• _Passage provided_:
+++++

Also, PIV with TiO2 solid tracers was used to study the high speed flow field created by pulse sliding surface discharges, initiated on the walls of the tube channel, in air under low pressure. High current nanosecond discharge initiates blast wave propagating from the surface and several other less energetic flow patterns [3]. The visualized flow includes blast waves (Fig. 1b) and thermal plumes.
High-speed shadowgraph system with capture rate up to 500 000 fps was also employed to provide data on evolution of investigated flows.
[1] Glazyrin F.N., Mursenkova I.V., Znamenskaya I.A. Particle image velocimetry study of the shock wave emanating from open-ended shock tube. Visualization of Mechanical Processes, 2 (4). 2012.

+++++

• _Record set_:
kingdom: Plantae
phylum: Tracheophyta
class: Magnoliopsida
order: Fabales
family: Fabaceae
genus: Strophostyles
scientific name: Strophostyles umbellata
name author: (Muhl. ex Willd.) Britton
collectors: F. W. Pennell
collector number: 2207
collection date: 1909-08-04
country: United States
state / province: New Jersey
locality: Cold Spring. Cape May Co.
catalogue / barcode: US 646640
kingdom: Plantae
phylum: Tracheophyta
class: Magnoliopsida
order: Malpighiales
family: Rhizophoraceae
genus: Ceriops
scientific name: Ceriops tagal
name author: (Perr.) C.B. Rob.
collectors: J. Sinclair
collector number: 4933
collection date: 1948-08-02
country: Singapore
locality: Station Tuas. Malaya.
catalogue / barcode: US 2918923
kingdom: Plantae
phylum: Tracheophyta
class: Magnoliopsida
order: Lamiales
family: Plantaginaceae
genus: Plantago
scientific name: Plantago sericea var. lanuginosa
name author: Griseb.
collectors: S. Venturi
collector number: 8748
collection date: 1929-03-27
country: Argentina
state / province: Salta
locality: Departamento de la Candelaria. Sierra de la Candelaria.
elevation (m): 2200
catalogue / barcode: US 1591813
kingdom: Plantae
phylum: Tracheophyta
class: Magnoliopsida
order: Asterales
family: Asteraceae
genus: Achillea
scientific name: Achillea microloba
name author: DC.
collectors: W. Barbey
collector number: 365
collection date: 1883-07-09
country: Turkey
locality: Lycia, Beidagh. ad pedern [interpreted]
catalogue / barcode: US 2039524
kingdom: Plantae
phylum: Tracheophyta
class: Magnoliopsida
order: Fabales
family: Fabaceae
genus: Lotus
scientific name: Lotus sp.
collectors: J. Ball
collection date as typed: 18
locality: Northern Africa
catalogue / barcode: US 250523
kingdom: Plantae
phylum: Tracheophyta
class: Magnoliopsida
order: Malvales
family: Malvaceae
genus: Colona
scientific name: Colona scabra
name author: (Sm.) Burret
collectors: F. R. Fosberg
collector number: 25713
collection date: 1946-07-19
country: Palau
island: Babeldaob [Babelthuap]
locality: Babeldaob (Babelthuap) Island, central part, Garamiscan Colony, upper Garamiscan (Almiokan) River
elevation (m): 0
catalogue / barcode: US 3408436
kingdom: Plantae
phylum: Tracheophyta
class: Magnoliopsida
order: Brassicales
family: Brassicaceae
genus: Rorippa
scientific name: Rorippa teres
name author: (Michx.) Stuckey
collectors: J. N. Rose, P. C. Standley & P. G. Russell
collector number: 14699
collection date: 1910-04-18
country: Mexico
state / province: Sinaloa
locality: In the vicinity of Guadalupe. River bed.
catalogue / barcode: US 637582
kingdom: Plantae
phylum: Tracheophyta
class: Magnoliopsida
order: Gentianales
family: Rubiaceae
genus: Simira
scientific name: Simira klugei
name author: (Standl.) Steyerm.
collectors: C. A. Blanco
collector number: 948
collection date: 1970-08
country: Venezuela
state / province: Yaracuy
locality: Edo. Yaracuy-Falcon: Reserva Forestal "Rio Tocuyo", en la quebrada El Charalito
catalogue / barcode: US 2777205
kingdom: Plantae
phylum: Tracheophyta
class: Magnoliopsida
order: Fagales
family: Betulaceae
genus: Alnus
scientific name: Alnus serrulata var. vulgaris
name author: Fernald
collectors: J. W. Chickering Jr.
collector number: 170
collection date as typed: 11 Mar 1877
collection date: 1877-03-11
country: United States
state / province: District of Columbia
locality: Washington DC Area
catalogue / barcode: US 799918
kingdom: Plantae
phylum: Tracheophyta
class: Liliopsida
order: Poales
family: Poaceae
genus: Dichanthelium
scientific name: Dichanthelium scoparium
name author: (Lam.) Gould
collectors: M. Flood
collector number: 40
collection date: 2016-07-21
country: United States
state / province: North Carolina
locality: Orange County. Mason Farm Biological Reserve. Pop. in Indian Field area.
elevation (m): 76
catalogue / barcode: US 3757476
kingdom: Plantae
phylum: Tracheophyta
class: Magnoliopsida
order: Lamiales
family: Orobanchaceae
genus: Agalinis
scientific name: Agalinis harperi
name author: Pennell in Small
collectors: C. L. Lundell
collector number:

+++++

• _Activity A_:
In the passage on flow visualization with PIV and shadowgraphy, what capture rate could the high-speed shadowgraph system reach?
• _Activity B_:
Continue the passage on flow visualization with PIV and shadowgraphy from the point where it ends.

• _Final answer A_:
Up to 500 000 fps.

• _Final answer B_:
[2] Tedeschi, G., Gouin, H., and Elena, M. Motion of tracer particles in supersonic flows. Exp. Fluids 26 (4), pp.288–296. 1999.
[3] Bazhenova T.V., Znamenskaya I.A., Lutsky A.E., Mursenkova I.V. An Investigation of Surface Energy Input to Gas during Initiation of a Nanosecond Distributed Surface Discharge. High Temperature, Maik Nauka/Interperiodica Publishing, 45 (4), pp. 523-530. 2007.